Decidí que lo más prudente sería callarme, pues Raquel no estaba de humor, y cualquier comentario desafortunado mío podría acabar en más llantos y sufrimiento.
Miró una foto de ella y su abuela que tenía en las manos.
─Soy una inútil, una idiota, una estúpida… ─susurró enfadada consigo misma.
Me quedé mirándola sorprendida. Eso no era verdad, y en el fondo ella lo sabía. Solamente estaba confusa y triste por la pérdida de su abuela Ángela.
Se volvió a tumbar en la cama, dándome la espalda una vez más.
─Por favor, déjame sola. Quiero hablar contigo cuando esté contenta, tranquila… Necesito pensar en muchas cosas.
─Pero… ─articulé yo.
─Voy a acabar explotando y arruinando nuestra amistad. Y sabes que ninguna de las dos quiere eso ─afirmó con convicción, aunque en volumen bastante bajo─. Quiero estar sola.
El tono de su voz dolido y cortante me obligó a volver a mi parte del cuarto sin decir ni una palabra.
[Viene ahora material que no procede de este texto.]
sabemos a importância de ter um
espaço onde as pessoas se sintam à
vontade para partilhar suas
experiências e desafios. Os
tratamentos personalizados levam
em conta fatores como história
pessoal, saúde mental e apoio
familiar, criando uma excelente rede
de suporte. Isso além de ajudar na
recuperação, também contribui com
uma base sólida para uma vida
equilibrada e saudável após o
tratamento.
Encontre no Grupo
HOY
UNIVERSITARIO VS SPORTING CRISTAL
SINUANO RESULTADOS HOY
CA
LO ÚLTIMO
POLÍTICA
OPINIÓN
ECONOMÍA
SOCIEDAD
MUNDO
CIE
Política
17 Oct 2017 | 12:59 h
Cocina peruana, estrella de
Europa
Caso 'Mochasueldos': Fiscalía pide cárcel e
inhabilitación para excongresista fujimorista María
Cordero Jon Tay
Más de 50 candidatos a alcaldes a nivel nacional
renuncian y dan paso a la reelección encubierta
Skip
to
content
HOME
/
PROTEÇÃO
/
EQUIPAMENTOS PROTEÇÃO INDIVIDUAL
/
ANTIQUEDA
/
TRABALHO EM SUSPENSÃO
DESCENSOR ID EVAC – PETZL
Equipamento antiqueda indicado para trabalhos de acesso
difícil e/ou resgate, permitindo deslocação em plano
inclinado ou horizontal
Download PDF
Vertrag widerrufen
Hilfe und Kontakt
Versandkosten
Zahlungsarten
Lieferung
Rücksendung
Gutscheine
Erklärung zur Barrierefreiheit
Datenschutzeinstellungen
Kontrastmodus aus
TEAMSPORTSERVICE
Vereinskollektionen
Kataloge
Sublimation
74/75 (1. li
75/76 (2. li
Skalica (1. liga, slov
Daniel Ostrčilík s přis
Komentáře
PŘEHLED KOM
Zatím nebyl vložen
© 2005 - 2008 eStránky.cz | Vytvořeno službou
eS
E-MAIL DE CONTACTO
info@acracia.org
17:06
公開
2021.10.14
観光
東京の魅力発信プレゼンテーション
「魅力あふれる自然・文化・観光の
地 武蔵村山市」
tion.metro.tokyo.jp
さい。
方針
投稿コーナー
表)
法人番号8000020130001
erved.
Cogí todas mis cosas tranquilamente y las metí en una bolsa de tela que tenía colgada de mi perchero. Me puse mi abrigo marrón y mis guantes negros, abrí la puerta y me fui. En cuanto salí del cuarto y cerré la puerta, me encontré frente a Carmen.
─¡Hombre, María…! ¿Ya nos vamos?
Asentí ligeramente.
─Hija, ¿estás bien? ─preguntó preocupada, al darse cuenta de que yo estaba un tanto alicaída y cabizbaja.
─Sí, sí… Es sólo que voy a echar de menos al hospital… Y a ti… ─mentí piadosamente.
Aunque esa no fuera la razón principal por la que me encontraba triste, eso también era verdad, al final. No podía estar siempre triste, pensando en problemas de la vida, como la tristeza que sentía Raquel. Y sí que iba a echar en falta a esa enfermera tan considerada y simpática. Y ya me había acostumbrado al hospital, a mi habitación, a estar con Raquel, con Javi, con Carmen…
─Ay, chica, pues eres la primera persona que me dice que va a echar de menos un hospital ─y se rió─. Aunque a veces tengas ese aire triste, en realidad tienes una forma de ver la vida bastante positiva y realista. Parece que eres de esas personas que son felices con lo que tienen, aunque no sea mucho. Eso es muy bueno. No lo pierdas nunca.
Guiñó un ojo.
¿Tendría razón? ¿Yo era feliz y no lo sabía? ¿Cómo podía saberlo? De todos modos, si no era feliz, ser positiva, partiendo algo del realismo, me ayudaría a serlo, ¿no?